İslam, Müslümanlara kendi özgünlüklerini korumalarını ve dini değerlere sadık kalmalarını öğütler. Yılbaşı gibi etkinliklere katılmamalı ve yılbaşını kutlayan gayrimüslimler de İslam’ın öğretileriyle ve emirleriyle uyumlu bir şekilde hareket etmelidir.
Bu dengeyi sağlamak, Müslümanların kendi kimliklerini korumalarını ve aynı zamanda çeşitli kültürleri anlamaya açık olmalarını sağlar. İslam’ın adalet, hoşgörü ve anlayışı vurgulayan mesajları, bu dengeyi kurarak insanlar arasında anlayışı güçlendirir ve Hak din olan İslam’a olan katılımı artırabilir. Bu şekilde, Müslümanlar hem kendi özgünlüklerini ve kimliklerini korur hem de küresel bir çerçevede İslam’ı farklı kültürden dinden insanlara davet (tebliğ) edebilir.
Ancak şunu özellikle belirtmekte yarar var!..
Biri "hoşgörü"nün altını boşalttı. Diğeri; "Elhamdülillah", "inşaAllah", "MaşaAllah"ın.
Şimdi bu ve bunlar gibi bize ait olan kavramlara sahip çıkma vakti. Yoksa sıra "İnsan"ın altını boşaltmaya değersizleştirmeye gelecek.

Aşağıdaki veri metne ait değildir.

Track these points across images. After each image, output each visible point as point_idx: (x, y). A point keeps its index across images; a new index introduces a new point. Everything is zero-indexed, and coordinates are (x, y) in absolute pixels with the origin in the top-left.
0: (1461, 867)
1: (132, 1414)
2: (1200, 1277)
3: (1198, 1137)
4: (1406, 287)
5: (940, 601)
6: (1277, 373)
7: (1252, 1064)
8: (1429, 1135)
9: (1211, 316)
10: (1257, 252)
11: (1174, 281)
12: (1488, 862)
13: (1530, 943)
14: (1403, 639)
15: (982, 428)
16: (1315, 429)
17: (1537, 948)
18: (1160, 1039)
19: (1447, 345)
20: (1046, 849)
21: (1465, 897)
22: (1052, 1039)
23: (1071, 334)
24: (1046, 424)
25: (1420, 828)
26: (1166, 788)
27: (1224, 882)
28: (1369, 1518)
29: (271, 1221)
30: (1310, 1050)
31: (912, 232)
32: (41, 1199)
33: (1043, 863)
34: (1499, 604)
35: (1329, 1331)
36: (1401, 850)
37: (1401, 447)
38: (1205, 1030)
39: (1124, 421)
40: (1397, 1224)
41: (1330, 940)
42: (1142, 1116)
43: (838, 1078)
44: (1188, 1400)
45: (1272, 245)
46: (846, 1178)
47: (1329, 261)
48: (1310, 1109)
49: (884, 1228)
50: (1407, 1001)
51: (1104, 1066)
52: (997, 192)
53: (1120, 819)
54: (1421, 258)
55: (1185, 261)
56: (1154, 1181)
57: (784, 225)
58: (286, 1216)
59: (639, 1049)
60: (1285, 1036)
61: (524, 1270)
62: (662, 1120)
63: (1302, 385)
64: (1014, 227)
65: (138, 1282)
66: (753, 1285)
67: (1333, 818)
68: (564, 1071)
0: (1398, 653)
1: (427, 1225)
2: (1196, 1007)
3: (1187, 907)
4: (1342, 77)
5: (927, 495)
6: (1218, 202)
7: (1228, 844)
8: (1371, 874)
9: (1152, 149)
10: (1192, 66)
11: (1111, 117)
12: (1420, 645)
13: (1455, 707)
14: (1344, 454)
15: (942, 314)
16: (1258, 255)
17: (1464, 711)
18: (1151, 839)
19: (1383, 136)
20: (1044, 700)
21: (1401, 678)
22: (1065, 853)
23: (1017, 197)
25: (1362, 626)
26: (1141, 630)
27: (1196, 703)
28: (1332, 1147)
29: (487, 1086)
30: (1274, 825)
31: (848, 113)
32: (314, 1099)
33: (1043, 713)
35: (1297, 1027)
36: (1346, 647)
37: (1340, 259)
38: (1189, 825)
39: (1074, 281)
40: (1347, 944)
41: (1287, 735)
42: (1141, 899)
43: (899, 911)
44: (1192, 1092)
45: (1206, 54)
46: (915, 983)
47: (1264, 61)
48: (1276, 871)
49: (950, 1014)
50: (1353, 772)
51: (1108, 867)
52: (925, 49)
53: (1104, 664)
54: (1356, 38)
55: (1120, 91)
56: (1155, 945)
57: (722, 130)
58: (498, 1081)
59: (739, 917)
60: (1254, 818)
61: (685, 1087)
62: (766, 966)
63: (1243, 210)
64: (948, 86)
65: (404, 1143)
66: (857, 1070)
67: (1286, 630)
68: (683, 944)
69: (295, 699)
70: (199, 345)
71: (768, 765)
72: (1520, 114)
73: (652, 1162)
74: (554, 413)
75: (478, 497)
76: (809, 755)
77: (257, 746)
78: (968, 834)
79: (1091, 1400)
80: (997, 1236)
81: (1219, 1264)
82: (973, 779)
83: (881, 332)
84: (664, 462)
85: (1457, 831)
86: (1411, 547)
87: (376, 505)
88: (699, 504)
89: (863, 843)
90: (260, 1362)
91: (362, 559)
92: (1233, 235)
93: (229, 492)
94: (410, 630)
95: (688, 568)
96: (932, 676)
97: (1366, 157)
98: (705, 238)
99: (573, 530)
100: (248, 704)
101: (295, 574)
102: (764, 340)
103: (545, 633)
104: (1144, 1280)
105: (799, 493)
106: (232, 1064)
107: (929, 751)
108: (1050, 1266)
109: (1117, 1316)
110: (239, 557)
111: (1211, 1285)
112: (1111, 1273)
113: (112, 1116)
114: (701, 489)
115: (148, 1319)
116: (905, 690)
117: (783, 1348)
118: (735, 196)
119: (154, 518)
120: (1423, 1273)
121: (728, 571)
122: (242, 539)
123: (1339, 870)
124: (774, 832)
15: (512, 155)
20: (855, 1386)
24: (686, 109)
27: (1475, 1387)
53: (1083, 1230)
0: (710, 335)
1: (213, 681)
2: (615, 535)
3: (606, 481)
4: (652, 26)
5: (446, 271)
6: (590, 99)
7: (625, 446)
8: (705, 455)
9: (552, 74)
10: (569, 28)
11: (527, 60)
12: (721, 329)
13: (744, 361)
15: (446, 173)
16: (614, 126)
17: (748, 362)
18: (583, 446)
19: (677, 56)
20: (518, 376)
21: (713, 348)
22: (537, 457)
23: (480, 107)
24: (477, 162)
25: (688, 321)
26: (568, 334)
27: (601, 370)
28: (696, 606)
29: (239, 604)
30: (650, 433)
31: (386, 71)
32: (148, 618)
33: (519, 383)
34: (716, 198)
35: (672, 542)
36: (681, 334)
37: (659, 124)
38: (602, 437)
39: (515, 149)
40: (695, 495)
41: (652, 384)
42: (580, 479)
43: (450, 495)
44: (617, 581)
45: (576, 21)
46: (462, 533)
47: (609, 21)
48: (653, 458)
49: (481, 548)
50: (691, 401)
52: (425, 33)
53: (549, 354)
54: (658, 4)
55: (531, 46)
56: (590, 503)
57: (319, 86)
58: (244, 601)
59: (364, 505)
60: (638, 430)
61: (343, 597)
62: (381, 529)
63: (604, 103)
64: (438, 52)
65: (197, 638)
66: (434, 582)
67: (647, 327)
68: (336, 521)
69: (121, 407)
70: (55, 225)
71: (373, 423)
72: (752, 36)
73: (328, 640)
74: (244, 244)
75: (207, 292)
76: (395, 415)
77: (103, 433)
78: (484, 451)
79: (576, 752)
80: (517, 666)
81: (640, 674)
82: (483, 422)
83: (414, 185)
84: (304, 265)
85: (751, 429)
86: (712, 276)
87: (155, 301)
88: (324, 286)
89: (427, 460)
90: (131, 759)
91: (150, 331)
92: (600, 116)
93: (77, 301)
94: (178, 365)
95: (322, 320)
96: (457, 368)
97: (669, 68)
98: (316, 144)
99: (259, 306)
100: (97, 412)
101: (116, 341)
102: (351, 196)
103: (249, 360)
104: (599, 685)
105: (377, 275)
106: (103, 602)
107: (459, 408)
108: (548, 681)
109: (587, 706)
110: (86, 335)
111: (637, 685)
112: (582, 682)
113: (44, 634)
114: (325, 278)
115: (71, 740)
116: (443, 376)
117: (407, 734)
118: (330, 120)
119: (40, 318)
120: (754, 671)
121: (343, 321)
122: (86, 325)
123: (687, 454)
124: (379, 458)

Dinî terimler ve kavramlar, genellikle kişisel ve kültürel bağlamda farklı yorumlanabilir. Hoşgörü, İslam'ın temel prensiplerinden biridir ve bir Müslümanın karakterinin önemli bir parçasıdır. Peygamber Efendimiz'in (s.a.v.) hayatı, hoşgörü, sabır ve anlayışla doludur. Hoşgörü, insanların farklılıklarını anlamak, onlara saygı göstermek ve barış içinde bir arada yaşamak anlamına gelir. Ancak, hoşgörüyü anlamak ve uygulamak, kötülük ve haksızlığa karşı sessiz kalmak anlamına gelmez. İslam, zulme ve haksızlığa karşı durma, haklı savaş (cihad) kavramlarını da içerir. Önemli olan, hoşgörüyü sağlamak ve korumak için çaba gösterirken, adaleti de gözetmektir.
Hoşgörü, zulmü ve haksızlığı meşrulaştırmaz; aksine, insanlar arasında adil bir denge kurmayı amaçlar. Bu bağlamda, hoşgörüyü anlamak ve yaşamak, aynı zamanda adaleti ve doğruluğu savunmak anlamına gelir. Herkesin bu kavramları kendi perspektifinden anlaması ve yorumlaması mümkündür. Ancak, hoşgörüyü sadece bir zayıflık veya teslimiyet olarak görmek, İslam'ın öğretilerine ve kaidelerine uygun düşmez. Müslümanlar, hoşgörüyü güçlü bir erdem olarak benimserken, adaleti ve doğruluğu koruma sorumluluğunu da taşımalıdır.